* Start Document segment *

Jump to content
This Site Uses Cookies. If You Want to Disable Cookies, Please See Your Browser Documentation. ×

Recommended Posts

I suspect the answer is in this forum somewhere, but I couldn't dig one out with the "search" option.

Why are there two different versions of the Kitri variation? And is the one with the echappes & pas de chevals losing popularity?

The Kitri's variation, danced by Terekhova in the Kirov Ballet version of Don Quixote, is the original variation, composed by Minkus.

The "fan" variation with the solo harp, danced by Ananiashvili in the State Perm Ballet version of Don Quixote, is composed by Riccardo Drigo in 1903 for Kschessinska, and is added into her performances of Alexander Gorsky's revival of Don Quixote.

Link to comment

dmollov, I might be wrong (and I will go home and look at those two videos to make sure) but don't both the videos you cite use the same music for that variation? I'm pretty sure it's just the choreography that's different.

Link to comment

If we are speaking of Kitri's variation from the Grand Pas de deux (the last act), the music of the two DVD's is different. The Boris Spassov's CD studio recording of Don Quixote includes both variations:

Track 21: the original variation composed by Minkus

Track 20: the "Fan" variation composed by Drigo

The first Kitri variation from act I (by Minkus) and the Dulcinea variation from the Dream Scene (by Drigo) are the same in both DVD's

Link to comment

Do you mean Kitri's variation from the famous Pas de deux in the last act? In the Kirov Ballet's Don Quixote the music for Tatyana Terekhova's variation is in 6/8 and there isn't any fan. In the VHS called "Kirov Ballet in London" Terekhova performs the other variation composed by Drigo (in 2/4) and known as the "fan variation". Both Cynthia Harvey (in the Met's production of Don Quixote) and Nina Ananiashvili (in the State Perm Ballet's production) perform the fan variation by Drigo, but the tempo of the middle part is faster in the Met's version.

* End Document segment *
* Start Extracted material *

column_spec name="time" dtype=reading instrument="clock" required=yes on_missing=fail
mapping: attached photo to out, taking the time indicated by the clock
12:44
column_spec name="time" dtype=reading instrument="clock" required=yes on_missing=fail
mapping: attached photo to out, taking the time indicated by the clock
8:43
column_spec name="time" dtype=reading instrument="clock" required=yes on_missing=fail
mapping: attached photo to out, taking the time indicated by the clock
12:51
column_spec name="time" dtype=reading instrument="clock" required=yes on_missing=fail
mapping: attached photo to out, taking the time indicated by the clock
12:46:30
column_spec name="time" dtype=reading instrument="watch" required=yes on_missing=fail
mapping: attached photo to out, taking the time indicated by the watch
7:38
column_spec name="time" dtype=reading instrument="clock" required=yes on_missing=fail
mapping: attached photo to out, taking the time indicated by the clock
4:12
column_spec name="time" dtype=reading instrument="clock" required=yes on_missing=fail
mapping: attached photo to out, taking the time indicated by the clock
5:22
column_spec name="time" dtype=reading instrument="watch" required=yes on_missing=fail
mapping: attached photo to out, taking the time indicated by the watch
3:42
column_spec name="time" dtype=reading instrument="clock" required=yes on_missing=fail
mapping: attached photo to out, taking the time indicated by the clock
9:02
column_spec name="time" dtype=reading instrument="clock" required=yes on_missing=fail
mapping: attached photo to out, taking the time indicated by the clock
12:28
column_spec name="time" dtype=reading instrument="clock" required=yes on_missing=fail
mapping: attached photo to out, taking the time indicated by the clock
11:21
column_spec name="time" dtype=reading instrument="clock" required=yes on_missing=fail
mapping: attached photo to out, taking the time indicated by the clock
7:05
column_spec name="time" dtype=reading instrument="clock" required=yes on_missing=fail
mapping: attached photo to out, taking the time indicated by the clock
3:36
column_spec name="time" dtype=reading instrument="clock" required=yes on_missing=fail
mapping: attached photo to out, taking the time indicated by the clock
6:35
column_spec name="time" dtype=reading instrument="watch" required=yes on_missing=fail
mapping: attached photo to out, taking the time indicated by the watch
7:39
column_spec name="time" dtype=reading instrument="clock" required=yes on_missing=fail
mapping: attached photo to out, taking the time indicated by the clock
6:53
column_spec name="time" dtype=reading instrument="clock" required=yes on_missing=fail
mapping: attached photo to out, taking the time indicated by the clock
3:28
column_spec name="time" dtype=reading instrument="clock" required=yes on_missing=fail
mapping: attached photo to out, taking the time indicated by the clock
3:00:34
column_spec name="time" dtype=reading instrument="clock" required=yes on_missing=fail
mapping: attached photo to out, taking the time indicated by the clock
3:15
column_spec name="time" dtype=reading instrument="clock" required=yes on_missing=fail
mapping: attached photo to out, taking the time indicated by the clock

* End Extracted material *

[Problems]
1. From the forum thread on Kitri's variation, write out the passage that begins at the words "Jump to content" and stops after the words "chevals losing popularity?".
2. Using the forum thread on Kitri's variation, answer these questions:
(a) Who composed the "fan" variation, in what year, and for whom?
(b) Which track of Boris Spassov's CD studio recording holds the original variation by Minkus?
(c) In the Kirov Ballet's Don Quixote, what time signature is the music for Tatyana Terekhova's variation?

[Per-task answers]
1.
Jump to content
This Site Uses Cookies. If You Want to Disable Cookies, Please See Your Browser Documentation. ×

Recommended Posts

I suspect the answer is in this forum somewhere, but I couldn't dig one out with the "search" option.

Why are there two different versions of the Kitri variation? And is the one with the echappes & pas de chevals losing popularity?

2.
(a) Riccardo Drigo, in 1903, for Kschessinska.
(b) Track 21.
(c) 6/8.